🤖 AI Summary
Existing benchmarks inadequately assess foundational logical reasoning—specifically deductive, inductive, analogical, and abductive reasoning—without reliance on domain-specific knowledge. Method: We introduce LogiEval, the first comprehensive benchmark for pure logic evaluation, curated from high-quality human exams (e.g., LSAT, GMAT) and spanning multiple input formats; we further propose LogiEval-Hard, a challenging subset identified via failure prediction using a small model (Qwen3-30B-A3B) to expose logical bottlenecks in large models. We advocate a two-stage “small-model screening + large-model generalization” evaluation paradigm. Contribution/Results: Experiments reveal that state-of-the-art models achieve superhuman performance on analogical reasoning and four-option argument analysis, yet consistently underperform on LogiEval-Hard—uncovering a fundamental, scale-invariant limitation in logical reasoning capability across modern LLMs.
📝 Abstract
Large reasoning models, often post-trained on long chain-of-thought (long CoT) data with reinforcement learning, achieve state-of-the-art performance on mathematical, coding, and domain-specific reasoning benchmarks. However, their logical reasoning capabilities - fundamental to human cognition and independent of domain knowledge - remain understudied. To address this gap, we introduce LogiEval, a holistic benchmark for evaluating logical reasoning in large reasoning models. LogiEval spans diverse reasoning types (deductive, inductive, analogical, and abductive) and task formats (e.g., logical sequence, argument analysis), sourced from high-quality human examinations (e.g., LSAT, GMAT). Our experiments demonstrate that modern reasoning models excel at 4-choice argument analysis problems and analogical reasoning, surpassing human performance, yet exhibit uneven capabilities across reasoning types and formats, highlighting limitations in their generalization. Our analysis reveals that human performance does not mirror model failure distributions.

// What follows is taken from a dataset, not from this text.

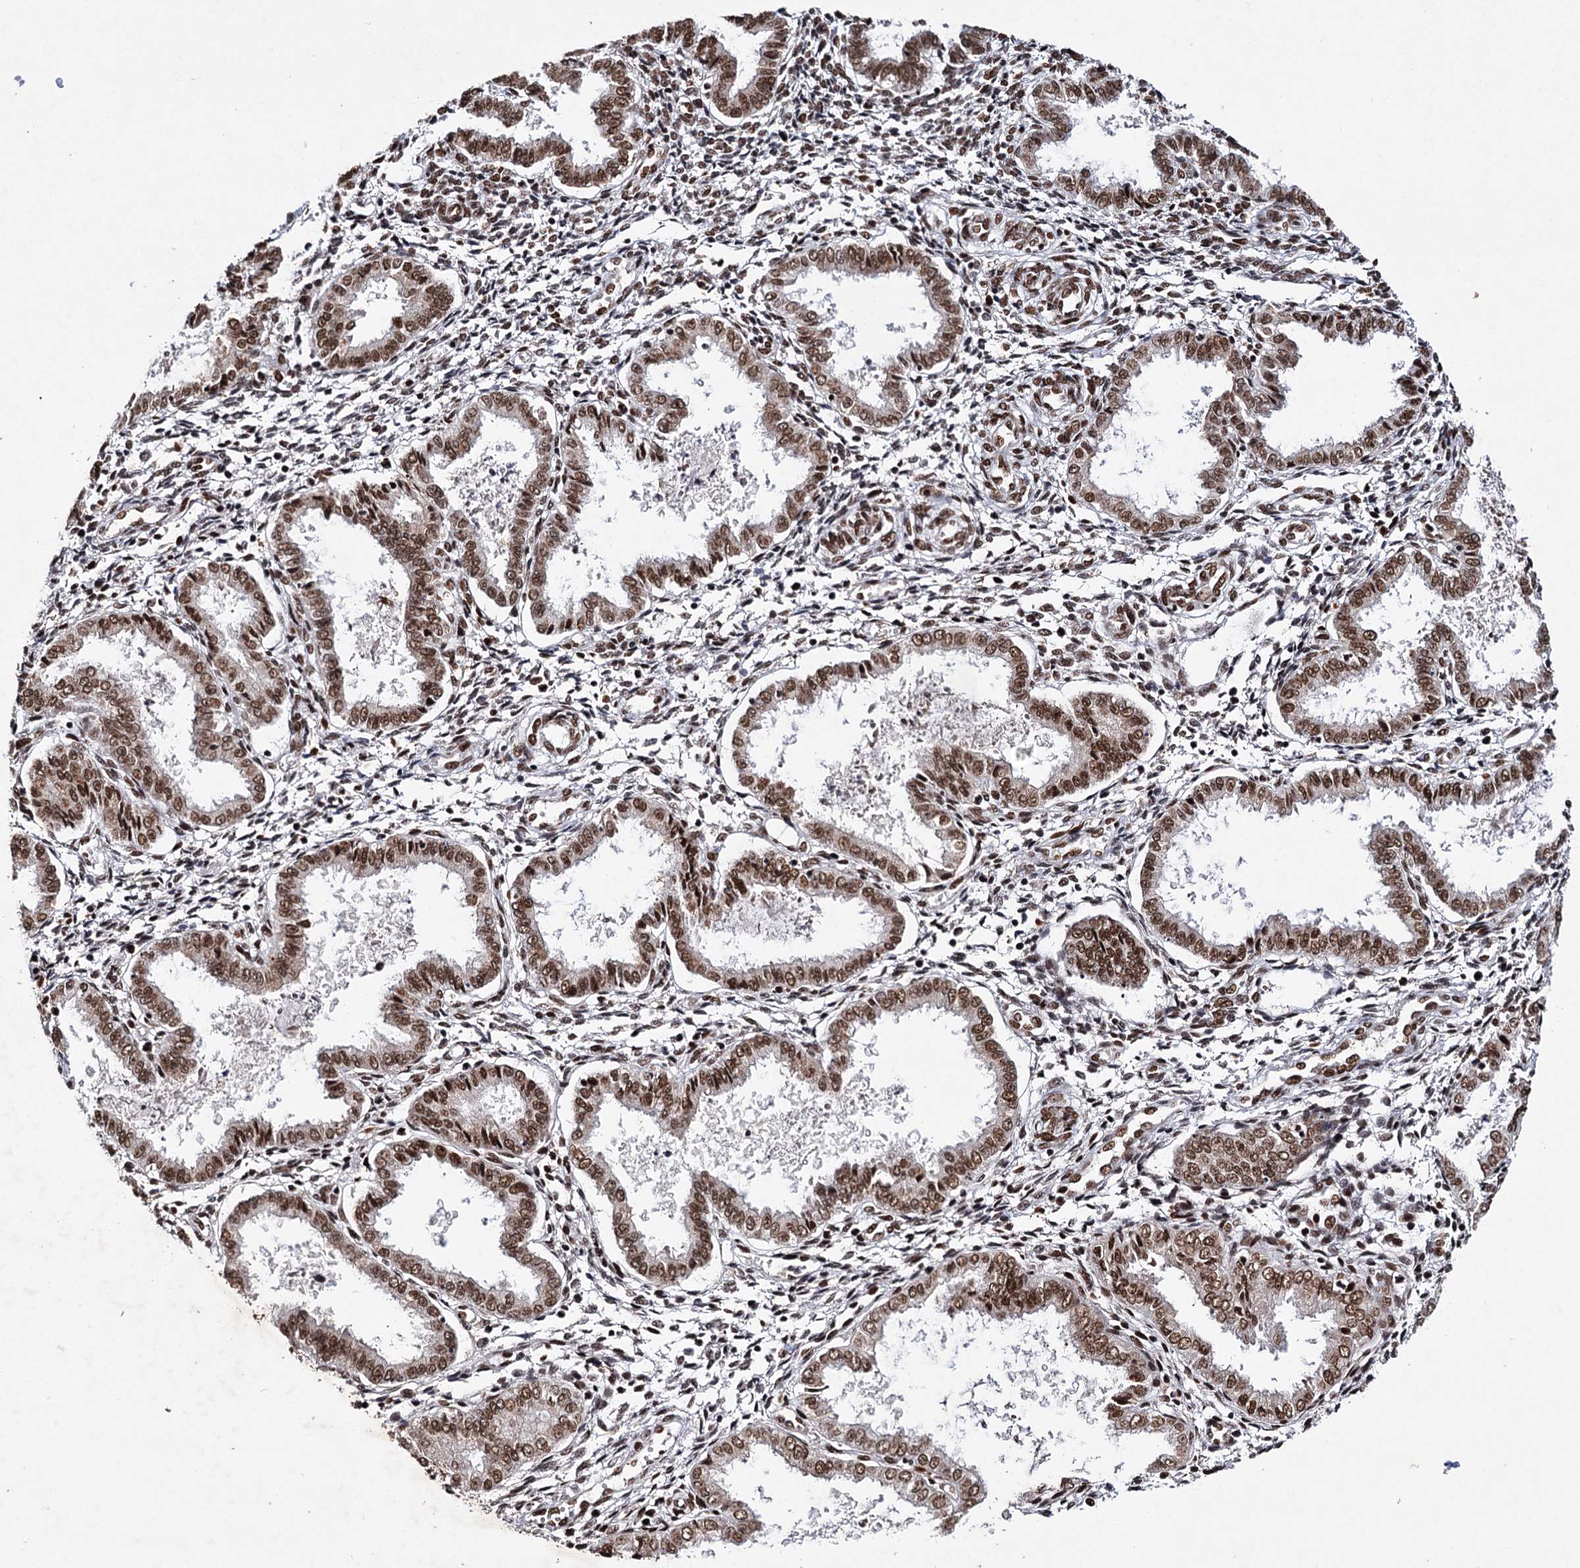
{"staining": {"intensity": "strong", "quantity": ">75%", "location": "nuclear"}, "tissue": "endometrium", "cell_type": "Cells in endometrial stroma", "image_type": "normal", "snomed": [{"axis": "morphology", "description": "Normal tissue, NOS"}, {"axis": "topography", "description": "Endometrium"}], "caption": "This micrograph reveals immunohistochemistry (IHC) staining of normal human endometrium, with high strong nuclear positivity in approximately >75% of cells in endometrial stroma.", "gene": "MATR3", "patient": {"sex": "female", "age": 33}}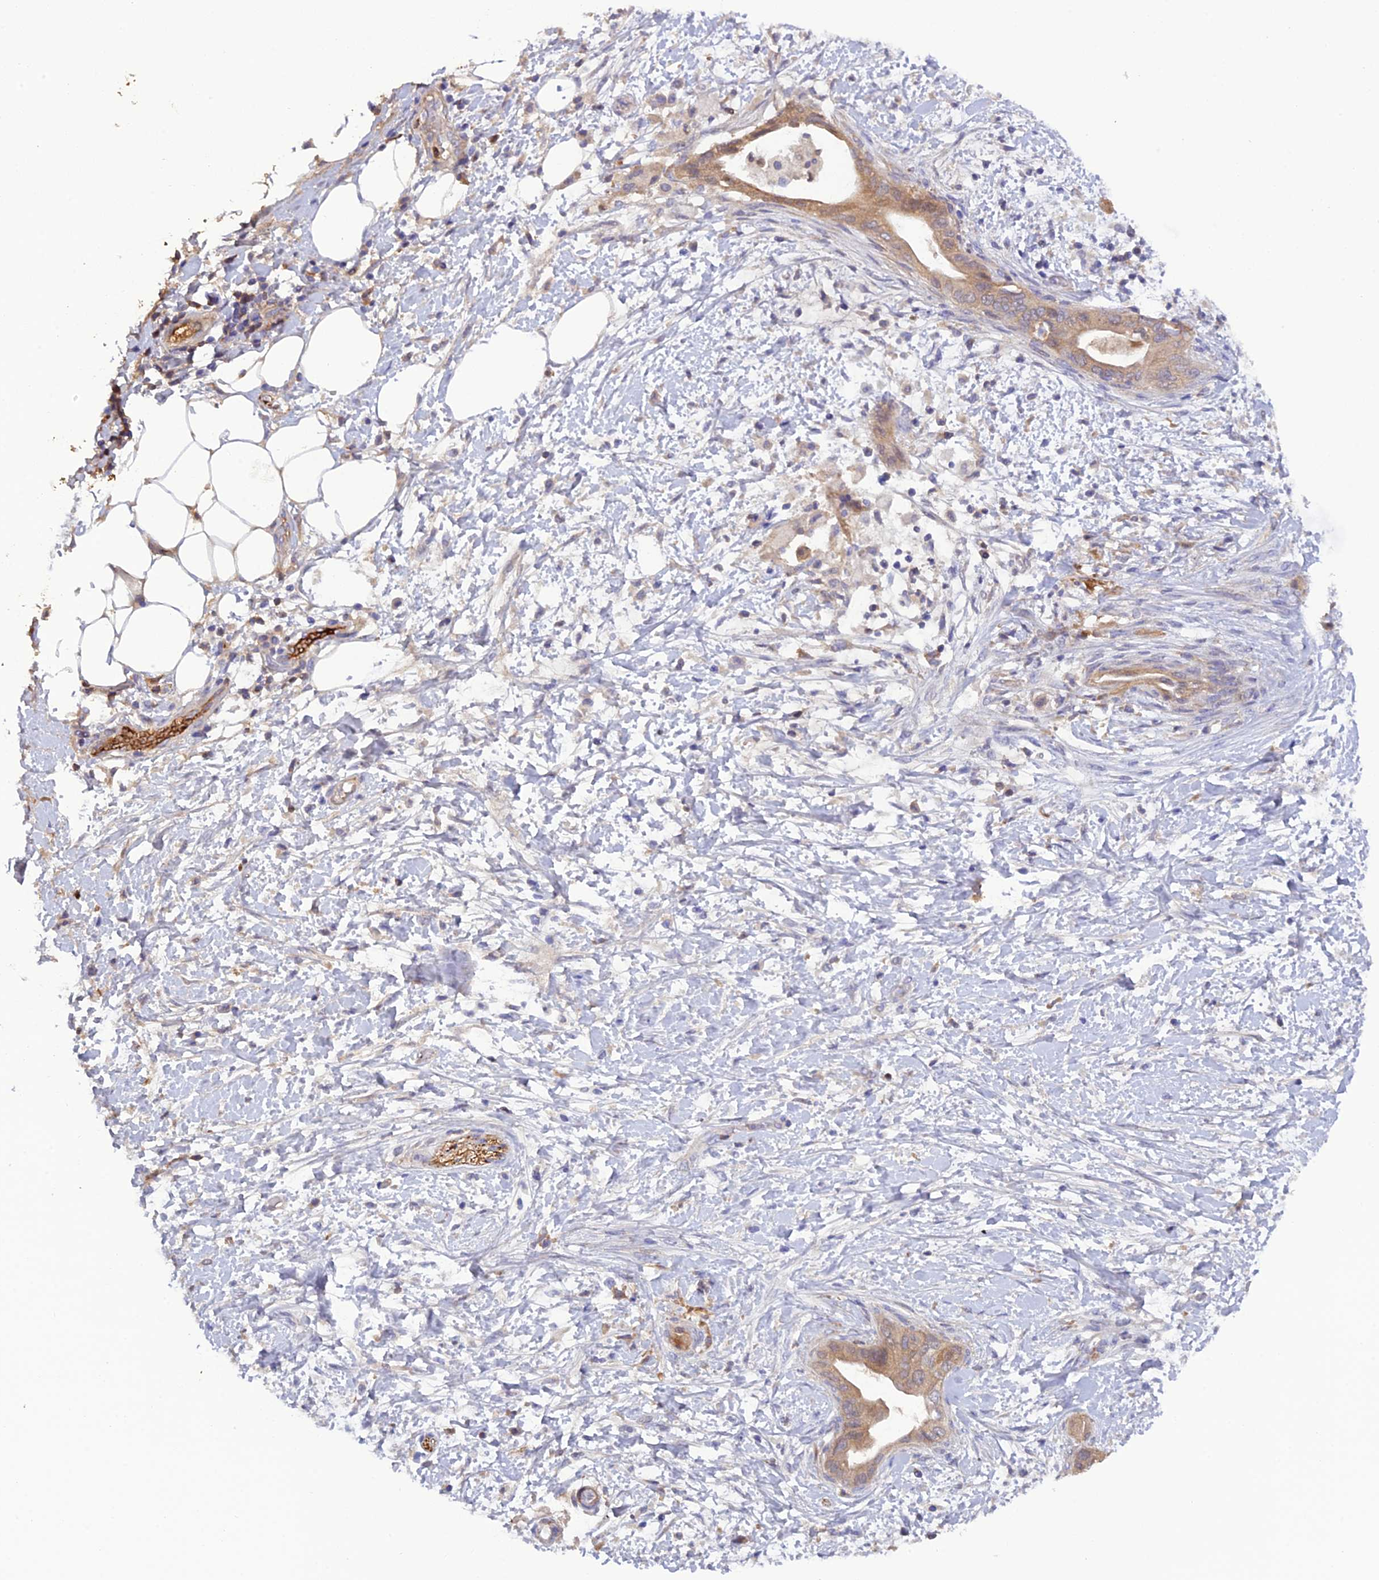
{"staining": {"intensity": "moderate", "quantity": ">75%", "location": "cytoplasmic/membranous"}, "tissue": "adipose tissue", "cell_type": "Adipocytes", "image_type": "normal", "snomed": [{"axis": "morphology", "description": "Normal tissue, NOS"}, {"axis": "morphology", "description": "Adenocarcinoma, NOS"}, {"axis": "topography", "description": "Duodenum"}, {"axis": "topography", "description": "Peripheral nerve tissue"}], "caption": "Adipocytes demonstrate medium levels of moderate cytoplasmic/membranous staining in about >75% of cells in normal human adipose tissue. The staining was performed using DAB, with brown indicating positive protein expression. Nuclei are stained blue with hematoxylin.", "gene": "PZP", "patient": {"sex": "female", "age": 60}}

To foster further research, we curate LogiEval-Hard, a challenging subset identified through a novel screening paradigm where small-model failures (Qwen3-30B-A3B) reliably predict difficulties for larger models. Modern models show striking, consistent failures on LogiEval-Hard. This demonstrates that fundamental reasoning bottlenecks persist across model scales, and establishes LogiEval-Hard as both a diagnostic tool and a rigorous testbed for advancing logical reasoning in LLMs.